Wharton professor Ethan Mollick advises young jobseekers to focus on mastering concrete tasks rather than chasing specific AI skills that can quickly become outdated. He frames AI as a tool for "task distribution," able to take on weaker parts of a role while people concentrate on strengths and judgment. Mollick emphasizes the importance of knowing how to instruct AI and evaluate its outputs, and recommends pairing broad knowledge—especially in the humanities—with deep expertise. He warns that AI threatens many entry-level jobs and calls for urgent redesign of roles and training.
Master Tasks, Not Trends: Wharton’s Ethan Mollick on How Young Jobseekers Can Outpace AI
Wharton professor Ethan Mollick advises young jobseekers to focus on mastering concrete tasks rather than chasing specific AI skills that can quickly become outdated. He frames AI as a tool for "task distribution," able to take on weaker parts of a role while people concentrate on strengths and judgment. Mollick emphasizes the importance of knowing how to instruct AI and evaluate its outputs, and recommends pairing broad knowledge—especially in the humanities—with deep expertise. He warns that AI threatens many entry-level jobs and calls for urgent redesign of roles and training.
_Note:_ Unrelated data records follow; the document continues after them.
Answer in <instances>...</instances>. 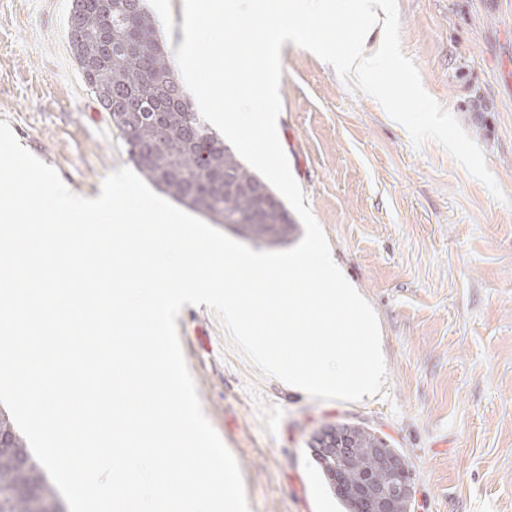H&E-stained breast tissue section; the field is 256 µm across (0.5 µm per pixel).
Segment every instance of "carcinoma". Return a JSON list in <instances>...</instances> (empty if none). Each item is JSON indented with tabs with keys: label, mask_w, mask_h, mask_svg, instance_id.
<instances>
[{
	"label": "carcinoma",
	"mask_w": 512,
	"mask_h": 512,
	"mask_svg": "<svg viewBox=\"0 0 512 512\" xmlns=\"http://www.w3.org/2000/svg\"><path fill=\"white\" fill-rule=\"evenodd\" d=\"M143 2L112 0V11L105 15L100 0H73L67 23L75 62L91 94L109 112L130 161L144 178L216 224L258 216L252 224L233 228L240 237L270 247L288 244L298 224L272 187L246 168L192 109ZM226 173L233 183H224ZM234 183L262 186L267 208L257 212V199L232 187ZM337 427L349 451L321 456L318 465L325 476L341 474L346 487L369 470L378 481H389L372 454L375 448L390 459H405L372 428L350 422ZM1 432L12 435L15 447H26L9 414L0 410ZM55 508L64 512L34 457L19 466L0 456V512Z\"/></svg>",
	"instance_id": "obj_1"
}]
</instances>
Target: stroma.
<instances>
[{
  "label": "stroma",
  "instance_id": "obj_1",
  "mask_svg": "<svg viewBox=\"0 0 512 512\" xmlns=\"http://www.w3.org/2000/svg\"><path fill=\"white\" fill-rule=\"evenodd\" d=\"M387 2L367 42L378 59L369 82L283 44L277 121L331 253L377 316L380 393L291 392L207 306L176 320L250 512H343L308 446L342 421L404 453L414 512H512V0ZM71 5L0 0V121L95 198L130 160L73 59ZM147 7L163 46L183 40V0ZM477 96L485 111H473Z\"/></svg>",
  "mask_w": 512,
  "mask_h": 512
}]
</instances>
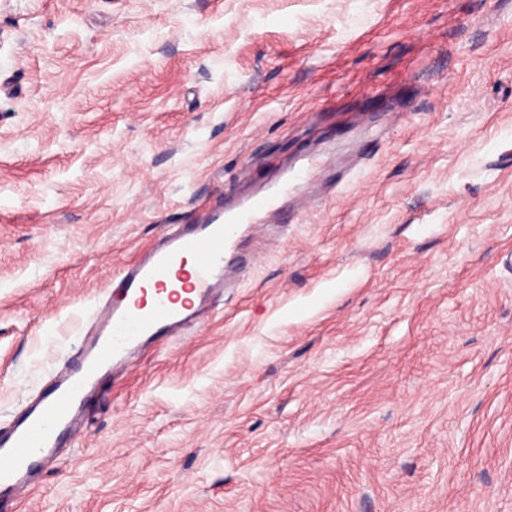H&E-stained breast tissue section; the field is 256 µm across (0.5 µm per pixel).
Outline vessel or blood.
Listing matches in <instances>:
<instances>
[{
    "label": "vessel or blood",
    "mask_w": 512,
    "mask_h": 512,
    "mask_svg": "<svg viewBox=\"0 0 512 512\" xmlns=\"http://www.w3.org/2000/svg\"><path fill=\"white\" fill-rule=\"evenodd\" d=\"M275 195L251 200L232 214L216 210L202 224L169 228L112 280V299L97 330L83 338L51 392L28 407L0 438V491L23 488L35 466L51 457L57 437L72 430L92 390L146 337L174 335L224 286V254L245 228L256 227L274 209ZM189 293L179 302L180 293Z\"/></svg>",
    "instance_id": "1"
}]
</instances>
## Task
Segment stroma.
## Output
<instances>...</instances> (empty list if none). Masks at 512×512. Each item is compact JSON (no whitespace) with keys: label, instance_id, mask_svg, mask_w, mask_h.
I'll list each match as a JSON object with an SVG mask.
<instances>
[{"label":"stroma","instance_id":"obj_1","mask_svg":"<svg viewBox=\"0 0 512 512\" xmlns=\"http://www.w3.org/2000/svg\"><path fill=\"white\" fill-rule=\"evenodd\" d=\"M310 159L0 512H512V0H0V428Z\"/></svg>","mask_w":512,"mask_h":512}]
</instances>
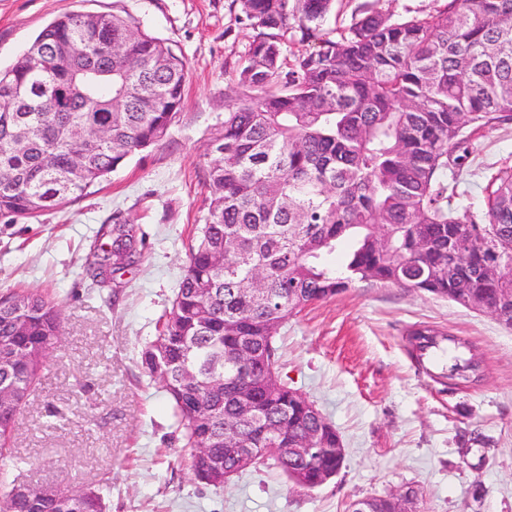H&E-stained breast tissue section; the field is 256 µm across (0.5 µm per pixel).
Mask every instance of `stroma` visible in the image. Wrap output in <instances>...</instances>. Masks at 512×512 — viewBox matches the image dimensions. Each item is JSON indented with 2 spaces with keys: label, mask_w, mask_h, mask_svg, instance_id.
Returning a JSON list of instances; mask_svg holds the SVG:
<instances>
[{
  "label": "stroma",
  "mask_w": 512,
  "mask_h": 512,
  "mask_svg": "<svg viewBox=\"0 0 512 512\" xmlns=\"http://www.w3.org/2000/svg\"><path fill=\"white\" fill-rule=\"evenodd\" d=\"M118 12L183 56L184 103L158 146L41 216L0 222V291L42 292L65 335L13 432L16 482L93 487L107 512H347L350 501L414 488L422 512H512V328L427 293L370 280L289 317L275 336L281 382L339 432L340 472L308 490L263 465L223 488L195 479L179 420L140 364L184 274L207 213L209 138L234 102L233 79L255 31L237 0H0V68L55 17ZM459 205L478 203L512 167V124L479 132ZM136 230L138 265L99 286L84 267L110 244L113 217ZM469 339L483 361L471 387L421 364L410 333Z\"/></svg>",
  "instance_id": "35a3bbf8"
}]
</instances>
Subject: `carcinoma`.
<instances>
[{"mask_svg": "<svg viewBox=\"0 0 512 512\" xmlns=\"http://www.w3.org/2000/svg\"><path fill=\"white\" fill-rule=\"evenodd\" d=\"M258 30L236 71L235 104L208 143L205 224L158 335L142 352L182 427L184 447L204 434L211 457L190 453L198 479L224 463V426L236 422L240 397L259 419L239 423L251 447L263 427L278 426L286 448L315 427L327 448L341 438L310 416L297 391L269 390L265 368L276 358L274 326L306 306L334 297L356 280L395 284L452 298L462 307L492 303L512 291V168L499 169L476 210L452 205L473 134L512 121V0H447L424 17L394 19L367 8L337 36L323 31L334 0H237ZM318 39L289 59L288 33ZM98 71L81 75L82 97L69 112L41 102L68 83L62 52ZM188 70L165 42L118 13H66L47 24L28 52L0 68V220L34 218L87 193L135 152L160 144L180 111ZM102 122L110 134L92 144L72 129ZM112 248L86 257L93 279L141 260L134 227L105 229ZM345 239L342 269L323 257ZM263 292L246 291L256 268ZM63 329L58 304L38 293L0 294V379L31 392ZM243 350L251 363L214 372L206 364ZM450 379H466L472 357L448 346ZM209 405L206 425L189 404ZM15 412L0 414V512H102L101 491L47 497L10 495ZM314 466L271 459L289 480L306 481Z\"/></svg>", "mask_w": 512, "mask_h": 512, "instance_id": "obj_1", "label": "carcinoma"}]
</instances>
Wharton AI expert: Focus on tasks, not transient AI skills
Wharton professor Ethan Mollick, author of Co‑Intelligence, told Business Insider that young jobseekers should prioritize mastering concrete tasks rather than accumulating narrowly defined AI skills that can quickly become obsolete.
Mollick argues that many technical abilities tied to current AI tools lose value as models and interfaces evolve. Instead, he recommends identifying the specific tasks you do well—those where human judgment still outperforms machines—and building your career around them.
"It would be helpful for young people to think more about what tasks they're actually really good at, because that's where they stay ahead of machines," Mollick said. "And then you can find a job where the machine helps you with the other pieces of your task."
He explains that every job consists of a bundle of tasks, and it is rare for one person to excel at all of them. AI can enable smart "task distribution," taking on weaker components while people focus on strengths. Crucially, workers must learn to give clear instructions to AI and to evaluate its outputs: "Being able to be an expert enough in something to know whether it's good or bad turns out to be really important," he added.
Mollick also recommends combining broad general knowledge—especially in the humanities—with deep expertise in particular areas. Because large AI systems are trained on wide-ranging sources, a contextual, human-centered perspective helps in detecting errors, spotting nuance, and improving machine-generated work.
He warned that AI threatens many entry-level roles across industries, making it harder for Generation Z to break into the workforce. Having consulted on AI with organizations including JPMorgan, Google and the White House, Mollick said his chief concern is whether employers and policymakers are moving quickly enough to redesign jobs and career pathways for this new environment.
As automation handles some technical tasks, soft skills—communication, leadership, organization and critical judgment—become increasingly valuable. Employers and educators should focus on restructuring roles and training so young workers can pair uniquely human strengths with AI assistance.